[Opening Material for the task section]
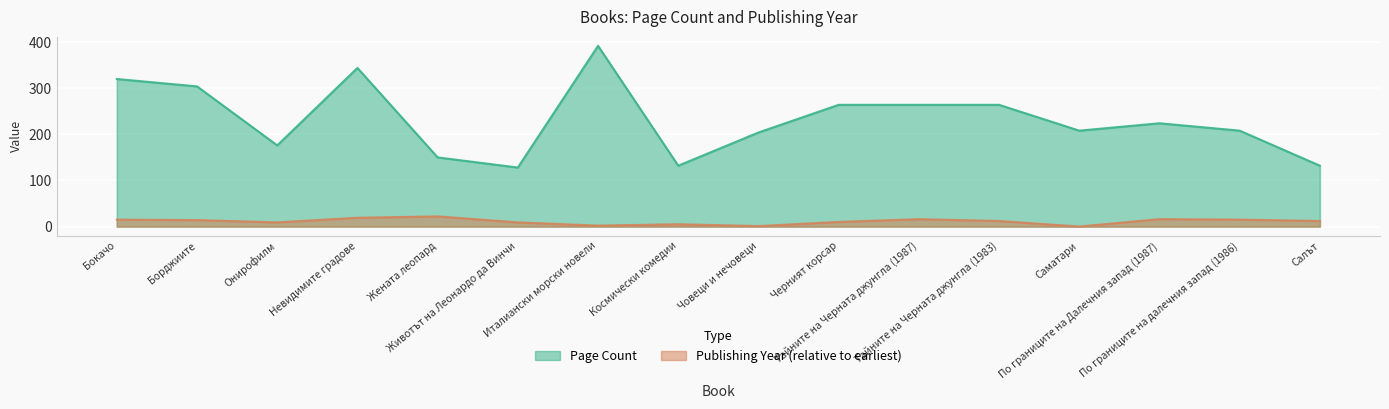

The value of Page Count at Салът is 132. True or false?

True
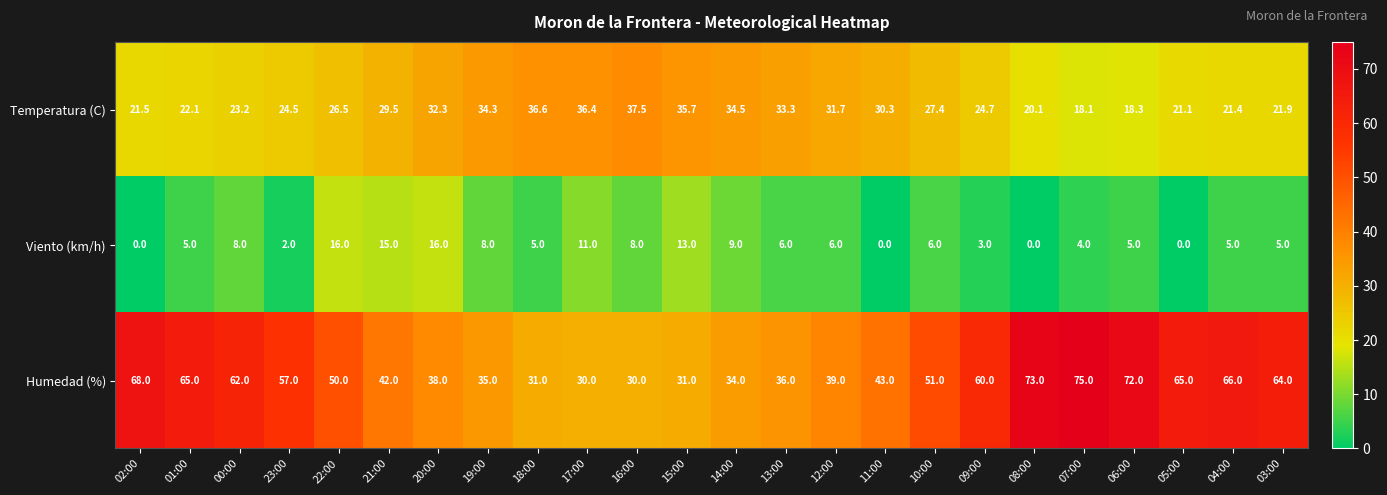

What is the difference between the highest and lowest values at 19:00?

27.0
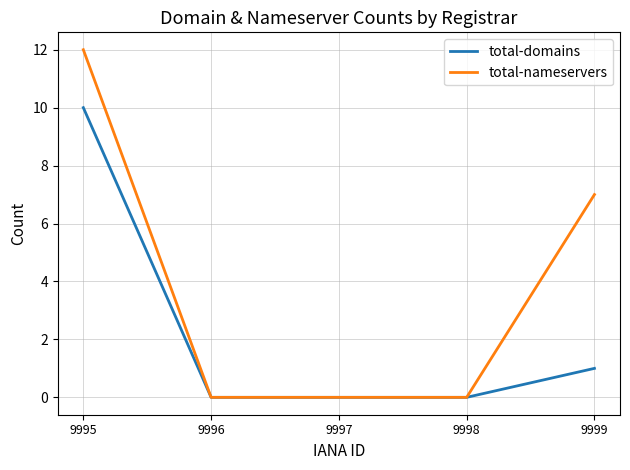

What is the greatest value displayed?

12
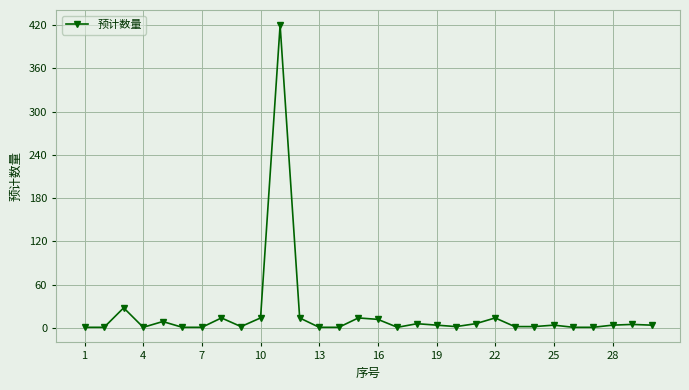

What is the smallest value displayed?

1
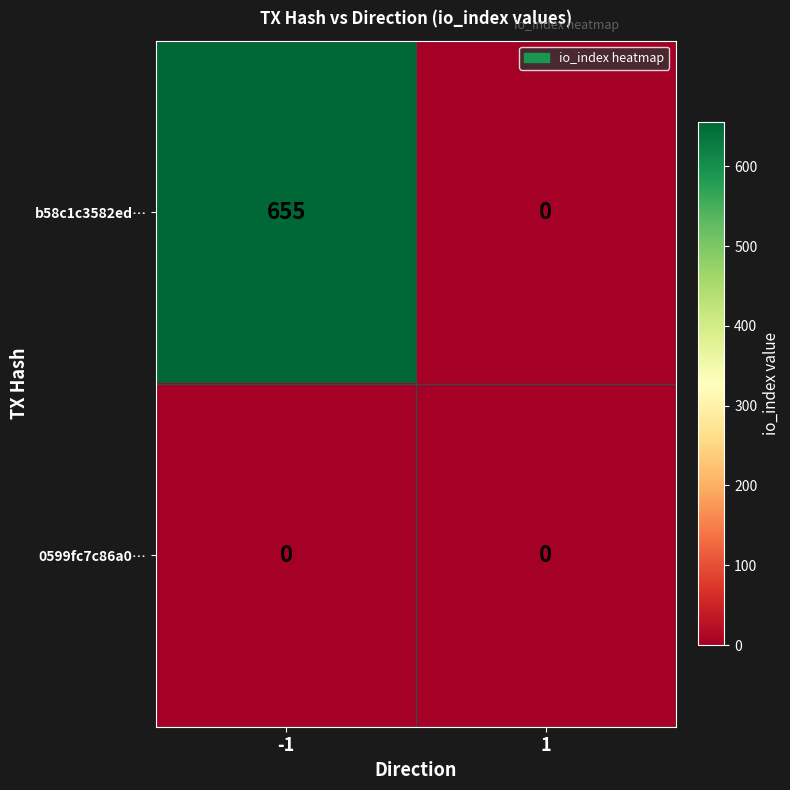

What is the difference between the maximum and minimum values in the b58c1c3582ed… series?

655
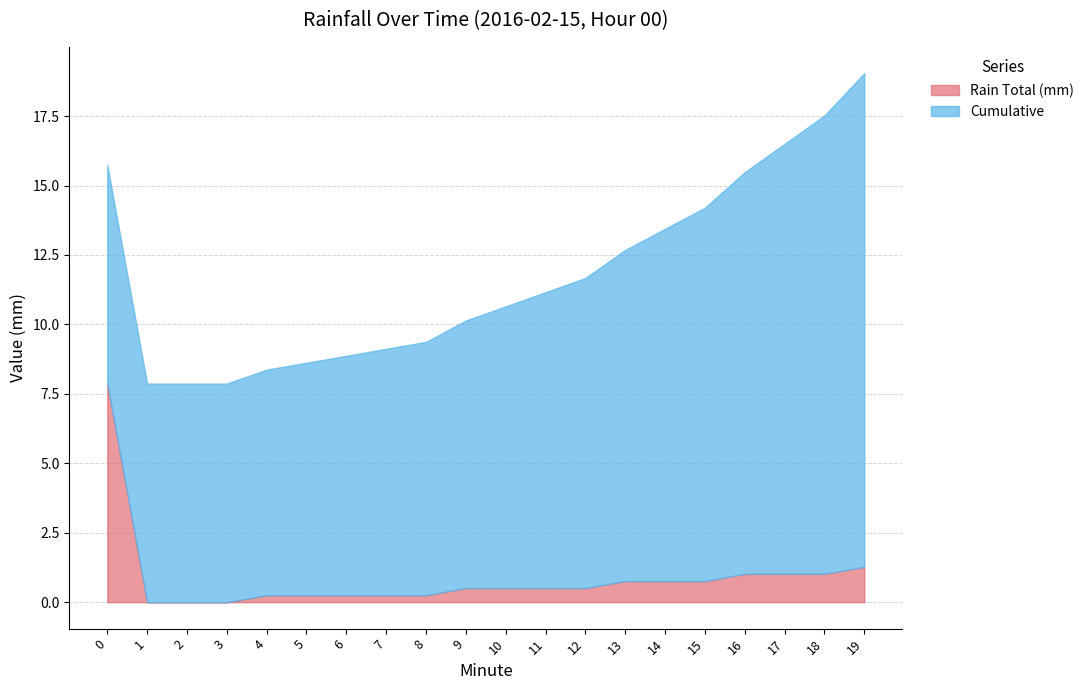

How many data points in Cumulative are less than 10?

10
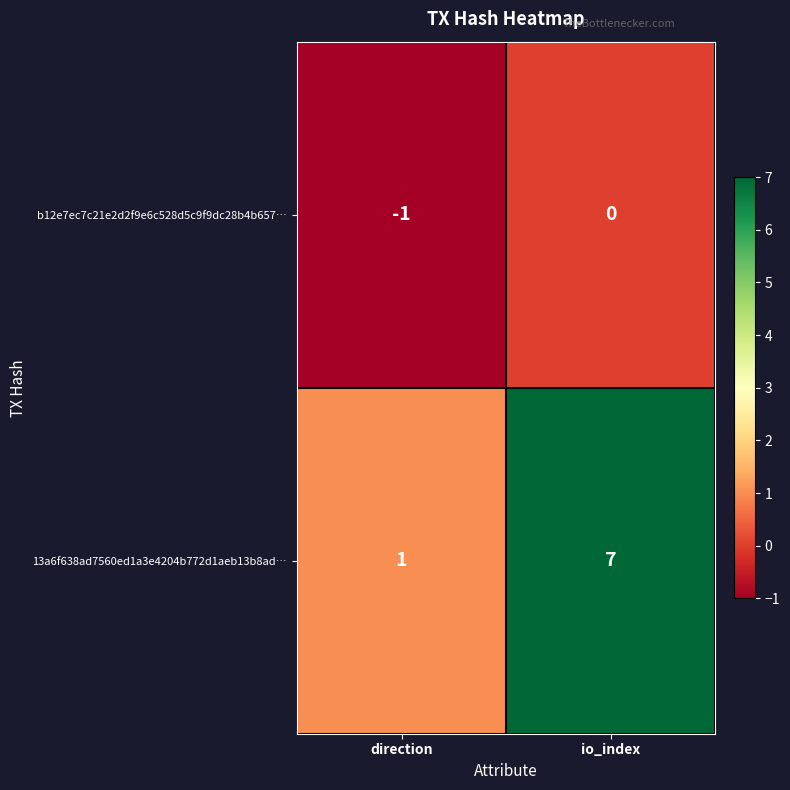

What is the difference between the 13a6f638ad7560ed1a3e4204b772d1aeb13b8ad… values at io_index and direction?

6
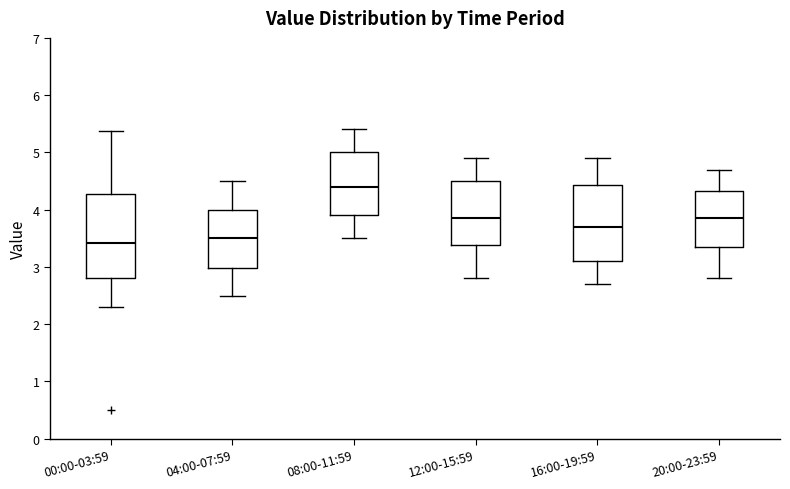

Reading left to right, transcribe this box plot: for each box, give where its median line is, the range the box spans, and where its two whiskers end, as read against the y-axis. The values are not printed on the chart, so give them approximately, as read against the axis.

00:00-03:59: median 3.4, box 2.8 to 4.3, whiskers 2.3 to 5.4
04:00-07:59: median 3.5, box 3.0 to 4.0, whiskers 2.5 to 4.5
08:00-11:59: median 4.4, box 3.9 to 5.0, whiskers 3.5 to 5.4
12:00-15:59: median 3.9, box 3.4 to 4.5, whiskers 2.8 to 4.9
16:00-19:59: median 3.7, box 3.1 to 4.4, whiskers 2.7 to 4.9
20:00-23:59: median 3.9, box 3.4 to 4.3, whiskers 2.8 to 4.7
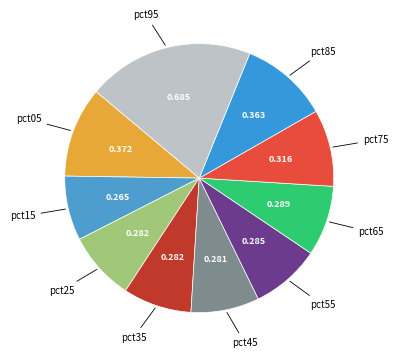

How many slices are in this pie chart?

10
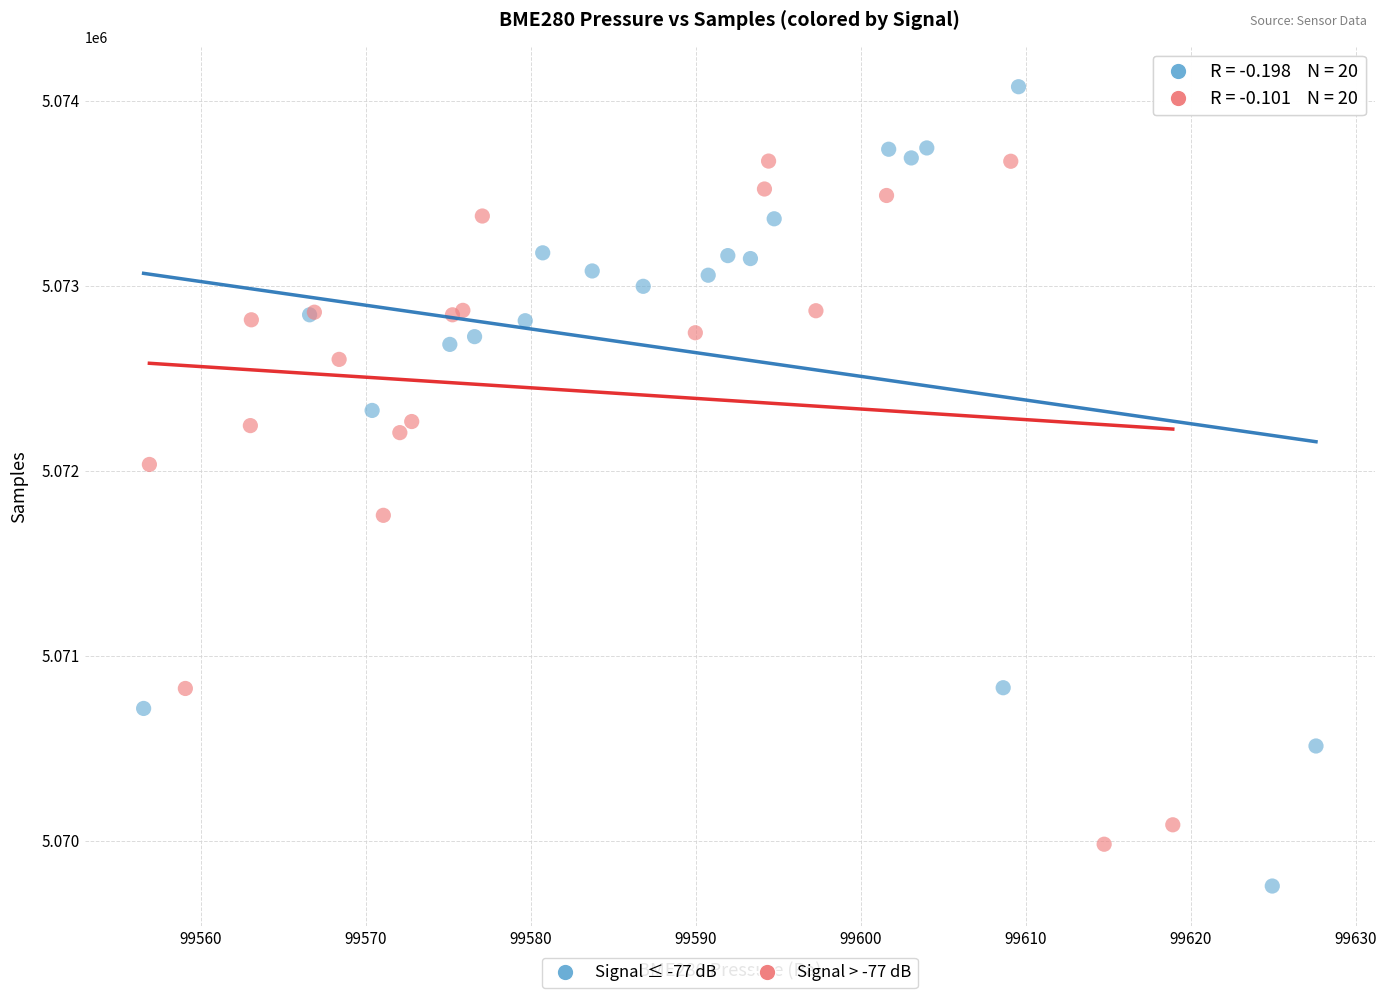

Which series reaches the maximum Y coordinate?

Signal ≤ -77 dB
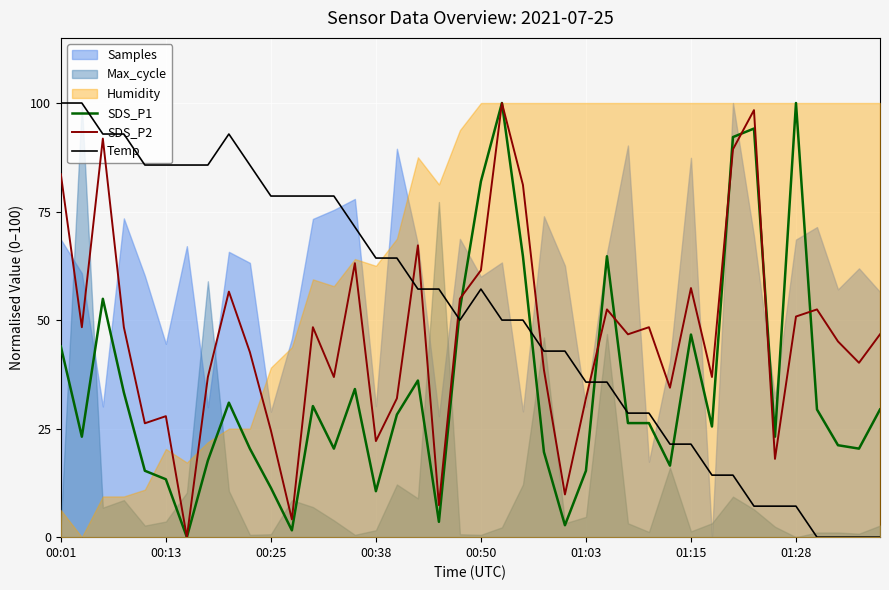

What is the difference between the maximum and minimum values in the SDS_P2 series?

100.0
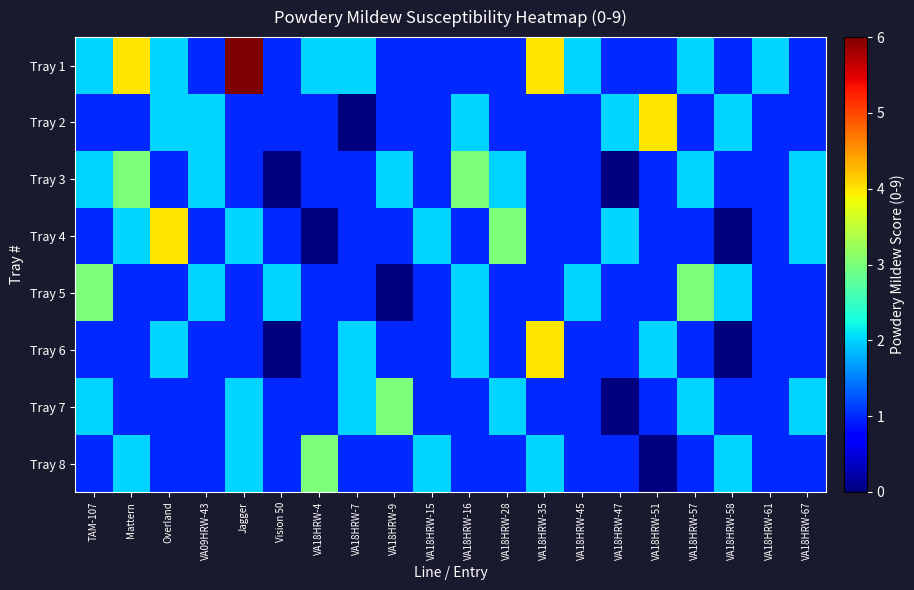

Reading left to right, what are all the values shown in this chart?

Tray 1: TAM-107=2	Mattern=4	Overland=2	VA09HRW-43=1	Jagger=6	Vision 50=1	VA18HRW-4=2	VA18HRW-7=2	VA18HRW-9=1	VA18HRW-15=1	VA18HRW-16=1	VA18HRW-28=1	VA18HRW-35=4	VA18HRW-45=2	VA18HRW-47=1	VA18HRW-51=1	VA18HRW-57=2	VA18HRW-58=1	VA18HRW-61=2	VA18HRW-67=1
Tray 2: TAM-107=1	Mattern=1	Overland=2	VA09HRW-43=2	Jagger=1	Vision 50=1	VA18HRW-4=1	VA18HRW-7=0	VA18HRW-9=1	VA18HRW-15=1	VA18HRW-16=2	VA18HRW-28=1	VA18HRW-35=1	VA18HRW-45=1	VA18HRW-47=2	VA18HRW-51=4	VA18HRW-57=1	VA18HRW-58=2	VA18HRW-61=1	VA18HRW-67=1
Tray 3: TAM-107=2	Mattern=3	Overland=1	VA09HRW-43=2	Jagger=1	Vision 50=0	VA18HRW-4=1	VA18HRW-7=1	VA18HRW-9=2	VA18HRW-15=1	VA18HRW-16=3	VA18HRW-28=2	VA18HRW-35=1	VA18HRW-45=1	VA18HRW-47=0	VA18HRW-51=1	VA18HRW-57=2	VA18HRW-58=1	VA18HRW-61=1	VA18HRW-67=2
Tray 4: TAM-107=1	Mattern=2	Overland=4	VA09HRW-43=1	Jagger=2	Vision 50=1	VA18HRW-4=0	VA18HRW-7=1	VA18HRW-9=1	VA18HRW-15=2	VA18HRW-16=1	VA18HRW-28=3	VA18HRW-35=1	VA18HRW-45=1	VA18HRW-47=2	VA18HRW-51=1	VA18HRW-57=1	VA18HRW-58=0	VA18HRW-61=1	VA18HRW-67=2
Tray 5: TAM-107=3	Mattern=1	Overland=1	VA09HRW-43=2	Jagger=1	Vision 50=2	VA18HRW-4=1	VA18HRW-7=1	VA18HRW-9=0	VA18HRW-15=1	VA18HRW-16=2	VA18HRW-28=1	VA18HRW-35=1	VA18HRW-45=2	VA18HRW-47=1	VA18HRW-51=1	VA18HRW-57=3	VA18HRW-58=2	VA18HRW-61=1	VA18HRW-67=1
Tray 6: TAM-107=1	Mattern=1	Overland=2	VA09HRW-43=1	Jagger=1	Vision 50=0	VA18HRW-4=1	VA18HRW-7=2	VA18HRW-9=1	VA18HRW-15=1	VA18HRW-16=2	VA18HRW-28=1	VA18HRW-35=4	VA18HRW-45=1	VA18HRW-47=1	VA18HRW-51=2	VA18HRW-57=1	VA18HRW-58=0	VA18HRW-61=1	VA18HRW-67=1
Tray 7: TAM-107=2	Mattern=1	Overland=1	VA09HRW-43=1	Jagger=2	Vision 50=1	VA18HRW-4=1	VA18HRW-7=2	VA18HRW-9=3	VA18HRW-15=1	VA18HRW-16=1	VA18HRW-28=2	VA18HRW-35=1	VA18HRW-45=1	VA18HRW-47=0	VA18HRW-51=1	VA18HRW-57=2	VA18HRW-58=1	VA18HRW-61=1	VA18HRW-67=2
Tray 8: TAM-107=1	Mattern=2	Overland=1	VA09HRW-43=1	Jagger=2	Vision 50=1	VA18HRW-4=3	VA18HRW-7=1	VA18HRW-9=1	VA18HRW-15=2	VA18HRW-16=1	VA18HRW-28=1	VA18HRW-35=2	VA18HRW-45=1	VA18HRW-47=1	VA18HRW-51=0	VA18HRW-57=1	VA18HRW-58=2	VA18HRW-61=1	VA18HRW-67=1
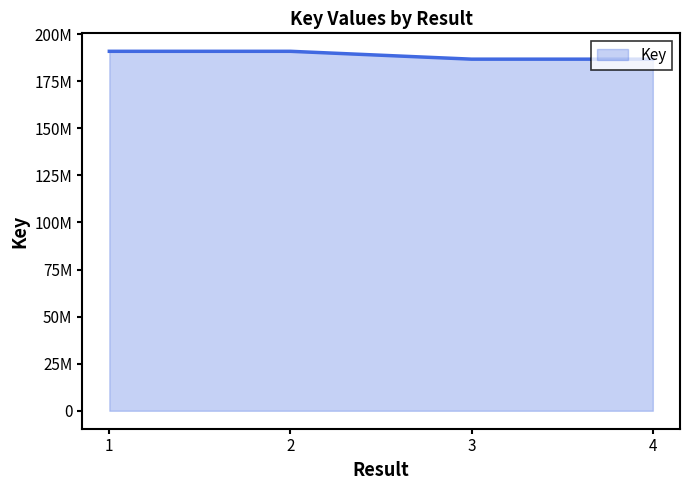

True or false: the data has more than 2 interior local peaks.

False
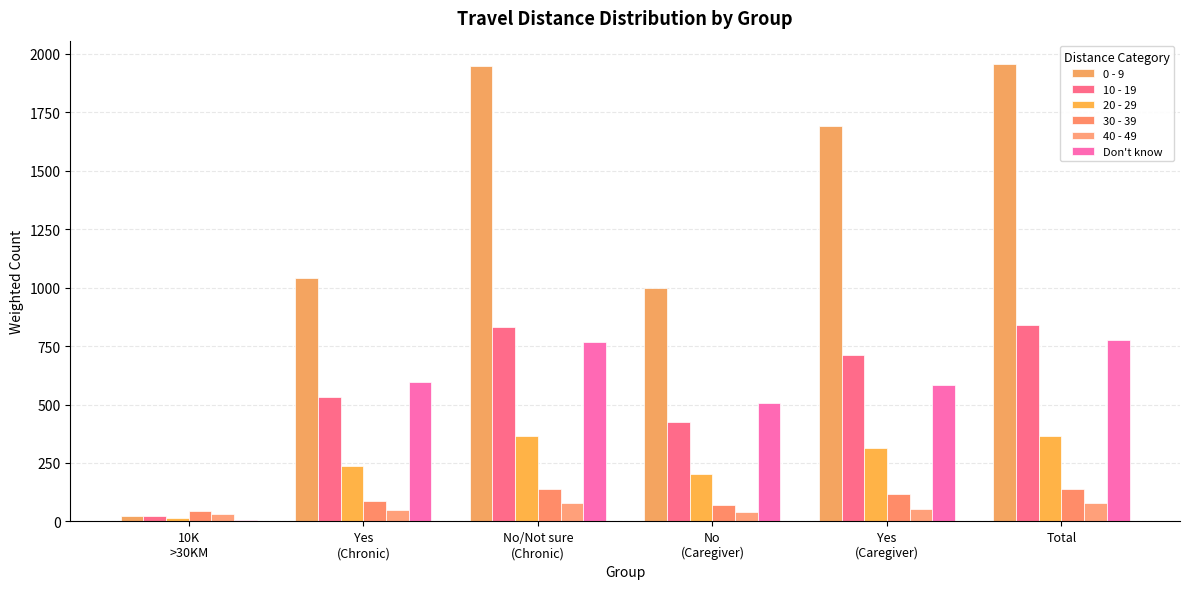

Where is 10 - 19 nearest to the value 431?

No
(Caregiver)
[Closing Material for the task section]
- Task directions:
Set out the lines of the entries above, from the line containing "Which series reaches" through the line containing "Reading left to right, what", as a numbered list, omitting blank lines and leaving the pictures out.

- Task output:
1. Which series reaches the maximum Y coordinate?
2. Signal ≤ -77 dB
3. What is the difference between the maximum and minimum values in the SDS_P2 series?
4. 100.0
5. Reading left to right, what are all the values shown in this chart?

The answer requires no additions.